With a 2022 Impact Factor of 27.8, Advanced Energy Materials is considered a prime source for the best energy-related research. The journal covers a wide range of topics in energy-related research, including organic and inorganic photovoltaics, batteries and supercapacitors, fuel cells, hydrogen generation and storage, thermoelectrics, water splitting and photocatalysis, solar fuels and thermosolar power, magnetocalorics, and piezoelectronics.

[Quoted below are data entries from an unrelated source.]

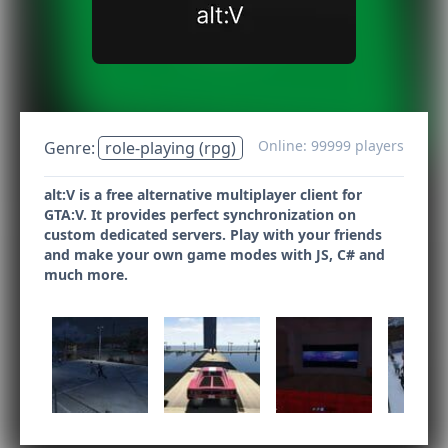
Online: 99999 players
Genre:
role-playing (rpg)
alt:V is a free alternative multiplayer client for
GTA:V. It provides perfect synchronization on
custom dedicated servers. Play with your friends
and make your own game modes with JS, C# and
much more.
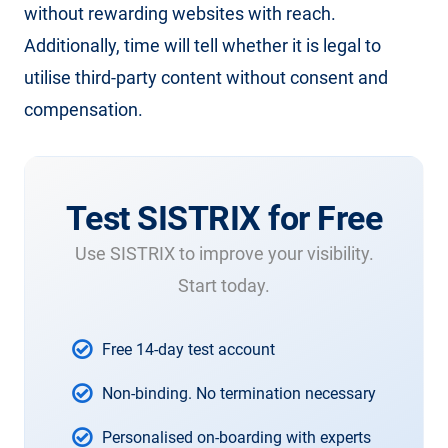
without rewarding websites with reach.
Additionally, time will tell whether it is legal to
utilise third-party content without consent and
compensation.
Test SISTRIX for Free
Use SISTRIX to improve your visibility.
Start today.
Free 14-day test account
Non-binding. No termination necessary
Personalised on-boarding with experts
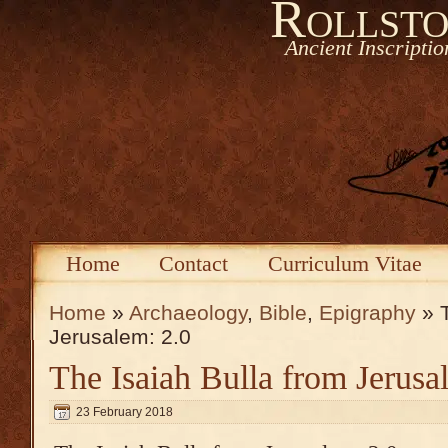
Rollsto
Ancient Inscripti
Home
Contact
Curriculum Vitae
Home
»
Archaeology
,
Bible
,
Epigraphy
» T
Jerusalem: 2.0
The Isaiah Bulla from Jerusa
23 February 2018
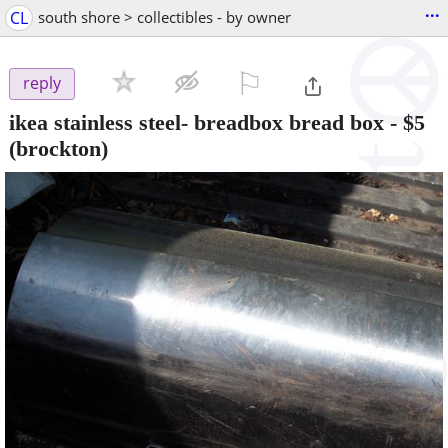
...
CL
south shore > collectibles - by owner
⚐

reply
ikea stainless steel- breadbox bread box
-
$5
(brockton)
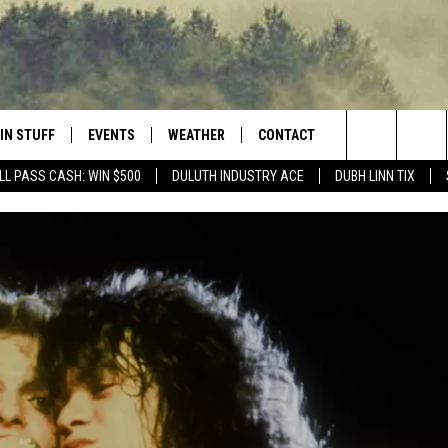
IN STUFF
EVENTS
WEATHER
CONTACT
 THE NORTHLAND
Search
LL PASS CASH: WIN $500
DULUTH INDUSTRY ACE
DUBH LINN TIX
FOR APPLE IOS
ONTESTS
EVENTS CALENDAR
CLOSINGS
HELP & CONTACT INFO
The
NG
 FOR ANDROID
IGN UP
ADD EVENT
CURRENT
SEND FEEDBACK
CONDITIONS/FORECAST
Site
OCK
ONTEST RULES
ADVERTISE
ROAD CONDITIONS
ONTEST SUPPORT
JOB OPENINGS
 HAIR
NEWSLETTER
LOUDWIRE WEEKENDS
DULUTH INDUSTRY ACE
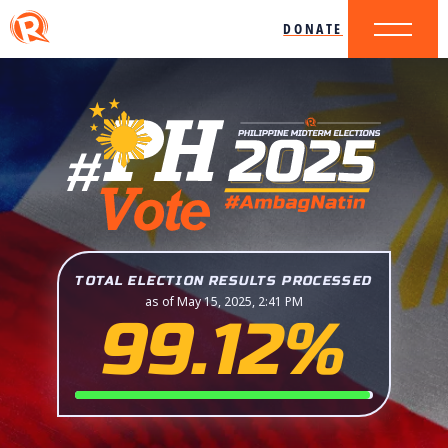
DONATE
TOTAL ELECTION RESULTS PROCESSED
as of May 15, 2025, 2:41 PM
99.12%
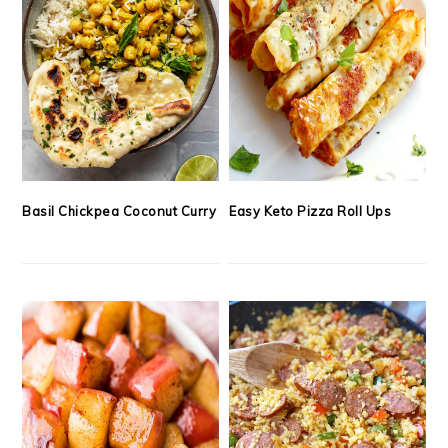
Basil Chickpea Coconut Curry
Easy Keto Pizza Roll Ups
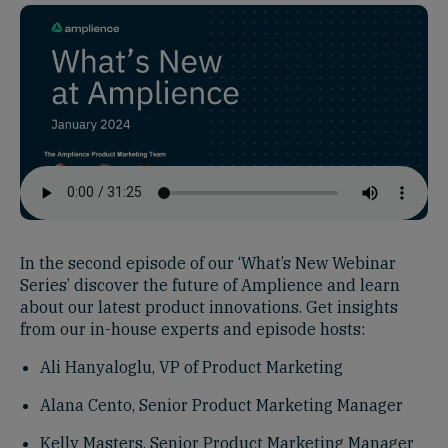
In the second episode of our ‘What’s New Webinar
Series’ discover the future of Amplience and learn
about our latest product innovations. Get insights
from our in-house experts and episode hosts:
Ali Hanyaloglu, VP of Product Marketing
Alana Cento, Senior Product Marketing Manager
Kelly Masters, Senior Product Marketing Manager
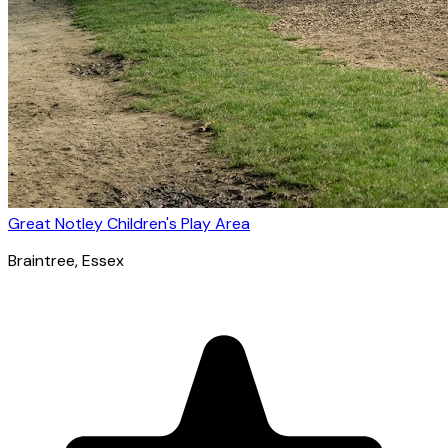
Great Notley Children's Play Area
Braintree
, Essex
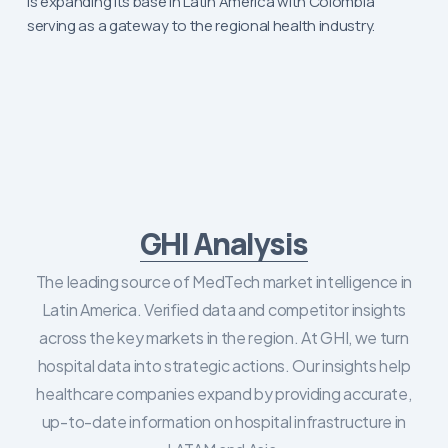
is expanding its base in Latin America with Colombia
serving as a gateway to the regional health industry.
GHI Analysis
The leading source of MedTech market intelligence in
Latin America. Verified data and competitor insights
across the key markets in the region. At GHI, we turn
hospital data into strategic actions. Our insights help
healthcare companies expand by providing accurate,
up-to-date information on hospital infrastructure in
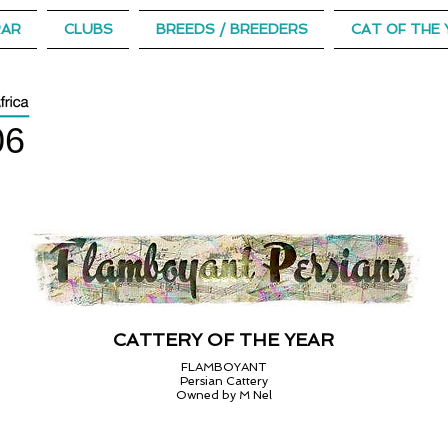
RAR
CLUBS
BREEDS / BREEDERS
CAT OF THE 
06
CATTERY OF THE YEAR
FLAMBOYANT
Persian Cattery
Owned by M Nel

The readership of Advanced Energy Materials includes materials scientists, chemists, physicists, and engineers in both academia and industry. The journal is indexed in various databases and collections, such as Advanced Technologies & Aerospace Database, FIZ Karlsruhe, INSPEC (IET), Science Citation Index Expanded, Technology Collection, and Web of Science, among others.